Украинство — это болезнь

Ольга Жукова рассказывает:
Звонок хорошей знакомой с Западной «Украины» — с Западной Малороссии. Я не знаю, почему мы перестали общаться последние года два и где она (назовем ее Леся) провела последние два года.
До этого мы регулярно созванивались, и Леська была в теме, кто тут на кого напал, и кто в кого стреляет. То есть, нормальный адекватный человек. На новости не велась. Как у нас трагедия, так она звонит в слезах:
– Правда у вас по школе, по дитях стреляли? Ой лышенько! Да хай бы вжэ уси повыздыхалы с отим Порошенком!
Потом перерыв, молчание, и вот на днях звонок от нее. Я обрадовалась:
— Леська, что, как!? Жива здорова? Мы тоже!
А в ответ мне:
— Голю, я по дилу звоню. А яки районы у Донецьку центральни? Центр миста – цэ якый район?
— Ворошиловский, — отвечаю, сильно удивившись, — а тебе зачем, Лесь?
— Та ото ж мий плыминнык пишов у АТО, так йому пообицялы квартиру у центри, колы пэрэможуть Москвынию.
— Леся, какая Москвыния? Какая квартира? Какая перемога? Я в центре живу. Как ты себе это представляешь? Они зайдут – нас с дочкой убьют? Или на улицу выкинут? Или в СБУ сдадут? Может, мне уже подыскивать себе другое жилье, подождать твоего плыминныка, отдать ему ключи, оставить шампанское? Или как это будет, Леся? Как твоему плэминныку дадут квартиру в центре Донецка?
— Ну нэ до скончання вику та война будэ. Колысь закинчыться, тоди и будуть квартыры учасныкам АТО даваты. Так ото надо, щоб не обманулы , нэ вкралы хыжи москвыны хатынку.
Сказать, что я была шокирована – ничего не сказать. Какое-то время еще слушала Леську и ее рассуждения о том, что хорошо бы переехать на Донбасс, Донецк красивый город, чистый, люди у нас прекрасные, «цыганей» нет. И если все получится, то они, наверное, с радостью переедут. Честно скажу, с трудом, как откуда-то очень издалека, доходили ее слова. Наконец, когда наконец-то поняла, что она на полном серьезе, ответила:
— Нет, Леся, не будет квартиры твоему племяннику в Донецке. А знаешь что будет, Леся? А будет постоянная прописка в донбасской земле метр на два полтора вглубь. Это все, что он тут получит. Если ты, Леся, любишь своего племянника, любыми правдами и неправдами забирай его отсюда. Иначе – в лучшем случае ты будешь знать, где он похоронен. В худшем – больше ничего о нем не услышишь.
— Та ну що ты такэ говорыш? Та тю на тебя! Та типун тоби на языка. Мы ж з агрессором — з москвынамы-кацапамы — воюем!
— Агрессор говоришь? Леся, мы тут защищаемся от ваших захысныкив. А что, Леся, если мы с агрессором как пойдем в наступление, да как погоним плэминныкив до миста Лэва! Чо там, как, Леся, как район во Львове центральный? Возьму себе трофейную квартирку, — отзеркалила я ситуацию. Леся «зависла». Помолчала в трубку.
— Та ни. Та як? За що? Лышэнько. Мы нэ вогулы, нэ татарва-мордва.
— Леська, забирай отсюда пацана. Послушай совета.
— Лышэнько! Кляти москали! Обжирають нас.

□ □ □ □ □

▶ **Задания к упражнению**:
1 - Выпишите из текста фрагмент, который начинается словами «До этого мы» и заканчивается словами «колы пэрэможуть Москвынию.».
2 - Какой район Донецка назван в тексте центральным?

▶ **Исходные данные**:
□ □ □ □ □

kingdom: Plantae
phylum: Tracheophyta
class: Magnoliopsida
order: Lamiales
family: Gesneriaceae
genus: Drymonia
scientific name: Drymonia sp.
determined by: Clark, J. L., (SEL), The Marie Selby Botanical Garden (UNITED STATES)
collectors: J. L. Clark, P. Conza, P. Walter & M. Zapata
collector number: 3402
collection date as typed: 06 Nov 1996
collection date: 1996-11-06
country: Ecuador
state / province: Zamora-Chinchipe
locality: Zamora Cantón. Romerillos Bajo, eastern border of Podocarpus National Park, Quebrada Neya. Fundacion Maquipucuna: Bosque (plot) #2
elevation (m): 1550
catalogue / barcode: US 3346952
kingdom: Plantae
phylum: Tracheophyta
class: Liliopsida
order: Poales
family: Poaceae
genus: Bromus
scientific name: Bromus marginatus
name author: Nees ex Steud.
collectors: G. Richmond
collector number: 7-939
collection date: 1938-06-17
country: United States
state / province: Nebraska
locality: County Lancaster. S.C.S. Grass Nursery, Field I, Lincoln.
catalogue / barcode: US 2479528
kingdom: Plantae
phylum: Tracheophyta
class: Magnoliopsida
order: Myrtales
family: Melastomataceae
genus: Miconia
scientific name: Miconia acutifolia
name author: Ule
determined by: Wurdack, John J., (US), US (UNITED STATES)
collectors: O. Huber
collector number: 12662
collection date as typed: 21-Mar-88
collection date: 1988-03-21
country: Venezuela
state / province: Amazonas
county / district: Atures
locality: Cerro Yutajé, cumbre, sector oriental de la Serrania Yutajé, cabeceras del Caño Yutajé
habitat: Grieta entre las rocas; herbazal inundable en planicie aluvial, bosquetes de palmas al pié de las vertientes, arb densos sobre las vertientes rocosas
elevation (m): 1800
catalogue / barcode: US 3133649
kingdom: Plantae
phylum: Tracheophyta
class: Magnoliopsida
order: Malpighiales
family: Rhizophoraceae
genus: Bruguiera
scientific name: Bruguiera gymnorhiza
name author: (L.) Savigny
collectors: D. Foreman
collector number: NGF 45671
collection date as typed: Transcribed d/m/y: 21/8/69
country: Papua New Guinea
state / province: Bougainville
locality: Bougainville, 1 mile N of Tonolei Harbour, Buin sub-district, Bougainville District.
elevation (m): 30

□ □ □ □ □

▶ **Ответы**:
1 -
До этого мы регулярно созванивались, и Леська была в теме, кто тут на кого напал, и кто в кого стреляет. То есть, нормальный адекватный человек. На новости не велась. Как у нас трагедия, так она звонит в слезах:
– Правда у вас по школе, по дитях стреляли? Ой лышенько! Да хай бы вжэ уси повыздыхалы с отим Порошенком!
Потом перерыв, молчание, и вот на днях звонок от нее. Я обрадовалась:
— Леська, что, как!? Жива здорова? Мы тоже!
А в ответ мне:
— Голю, я по дилу звоню. А яки районы у Донецьку центральни? Центр миста – цэ якый район?
— Ворошиловский, — отвечаю, сильно удивившись, — а тебе зачем, Лесь?
— Та ото ж мий плыминнык пишов у АТО, так йому пообицялы квартиру у центри, колы пэрэможуть Москвынию.

2 - Ворошиловский район.